» RECORDS SHOWN:
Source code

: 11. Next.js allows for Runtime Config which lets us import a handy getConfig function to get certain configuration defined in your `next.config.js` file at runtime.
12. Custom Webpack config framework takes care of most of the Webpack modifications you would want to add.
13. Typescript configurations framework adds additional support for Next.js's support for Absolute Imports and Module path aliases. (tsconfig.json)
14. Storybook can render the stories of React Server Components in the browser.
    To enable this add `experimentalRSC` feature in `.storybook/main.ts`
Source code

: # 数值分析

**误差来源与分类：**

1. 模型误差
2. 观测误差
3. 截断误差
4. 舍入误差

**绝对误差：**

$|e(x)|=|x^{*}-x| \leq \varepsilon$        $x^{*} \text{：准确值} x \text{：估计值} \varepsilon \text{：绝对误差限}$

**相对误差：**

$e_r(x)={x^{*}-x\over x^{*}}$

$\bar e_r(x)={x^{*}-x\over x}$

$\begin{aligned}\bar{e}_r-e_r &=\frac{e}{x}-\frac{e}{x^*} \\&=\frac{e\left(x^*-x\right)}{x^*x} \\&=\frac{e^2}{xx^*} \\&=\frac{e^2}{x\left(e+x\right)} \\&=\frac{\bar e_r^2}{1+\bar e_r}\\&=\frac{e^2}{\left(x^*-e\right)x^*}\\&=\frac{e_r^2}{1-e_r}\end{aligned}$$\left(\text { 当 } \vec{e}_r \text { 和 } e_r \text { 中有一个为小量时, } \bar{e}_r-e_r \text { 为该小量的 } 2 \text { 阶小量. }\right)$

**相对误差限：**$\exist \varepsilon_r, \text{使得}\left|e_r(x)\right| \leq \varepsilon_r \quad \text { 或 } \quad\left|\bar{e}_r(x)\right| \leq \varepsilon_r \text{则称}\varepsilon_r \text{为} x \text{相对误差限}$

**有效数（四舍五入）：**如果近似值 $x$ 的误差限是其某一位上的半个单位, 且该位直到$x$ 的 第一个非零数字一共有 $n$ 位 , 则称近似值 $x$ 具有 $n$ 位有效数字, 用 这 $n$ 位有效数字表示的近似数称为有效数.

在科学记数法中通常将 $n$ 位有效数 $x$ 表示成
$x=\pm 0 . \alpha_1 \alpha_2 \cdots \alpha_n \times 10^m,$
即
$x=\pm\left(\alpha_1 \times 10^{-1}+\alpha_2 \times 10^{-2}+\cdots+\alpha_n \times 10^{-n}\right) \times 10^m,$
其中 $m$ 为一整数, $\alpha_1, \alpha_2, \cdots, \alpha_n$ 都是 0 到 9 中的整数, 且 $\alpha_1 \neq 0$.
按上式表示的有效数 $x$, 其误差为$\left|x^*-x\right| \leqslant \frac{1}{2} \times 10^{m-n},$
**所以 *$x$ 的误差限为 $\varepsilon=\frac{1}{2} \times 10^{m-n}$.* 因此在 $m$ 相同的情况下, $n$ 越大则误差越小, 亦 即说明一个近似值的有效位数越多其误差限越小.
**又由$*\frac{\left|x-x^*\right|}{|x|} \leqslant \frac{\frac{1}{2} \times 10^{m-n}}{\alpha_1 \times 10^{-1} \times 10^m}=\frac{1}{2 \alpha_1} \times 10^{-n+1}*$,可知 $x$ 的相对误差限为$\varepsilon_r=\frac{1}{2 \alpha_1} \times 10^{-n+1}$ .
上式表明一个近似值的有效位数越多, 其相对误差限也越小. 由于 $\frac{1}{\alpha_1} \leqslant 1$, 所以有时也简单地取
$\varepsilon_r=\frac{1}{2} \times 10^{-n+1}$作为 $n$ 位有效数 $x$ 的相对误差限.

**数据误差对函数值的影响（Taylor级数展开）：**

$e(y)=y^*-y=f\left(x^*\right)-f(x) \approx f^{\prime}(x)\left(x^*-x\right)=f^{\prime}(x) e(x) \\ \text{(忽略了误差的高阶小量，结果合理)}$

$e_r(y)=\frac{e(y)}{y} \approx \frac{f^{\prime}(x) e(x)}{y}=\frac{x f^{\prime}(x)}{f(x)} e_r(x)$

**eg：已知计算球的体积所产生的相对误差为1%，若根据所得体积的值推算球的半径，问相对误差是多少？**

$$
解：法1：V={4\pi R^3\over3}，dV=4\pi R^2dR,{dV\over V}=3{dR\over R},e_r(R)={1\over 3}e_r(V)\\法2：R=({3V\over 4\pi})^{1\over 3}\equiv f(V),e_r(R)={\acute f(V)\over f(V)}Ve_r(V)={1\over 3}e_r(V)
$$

» WRITTEN TASK: The reply should hold only the lines from the first line of the listing above through the line with "12. Custom Webpack", each copied exactly.

» RESPONSE TO THE TASK:
Source code

: 11. Next.js allows for Runtime Config which lets us import a handy getConfig function to get certain configuration defined in your `next.config.js` file at runtime.
12. Custom Webpack config framework takes care of most of the Webpack modifications you would want to add.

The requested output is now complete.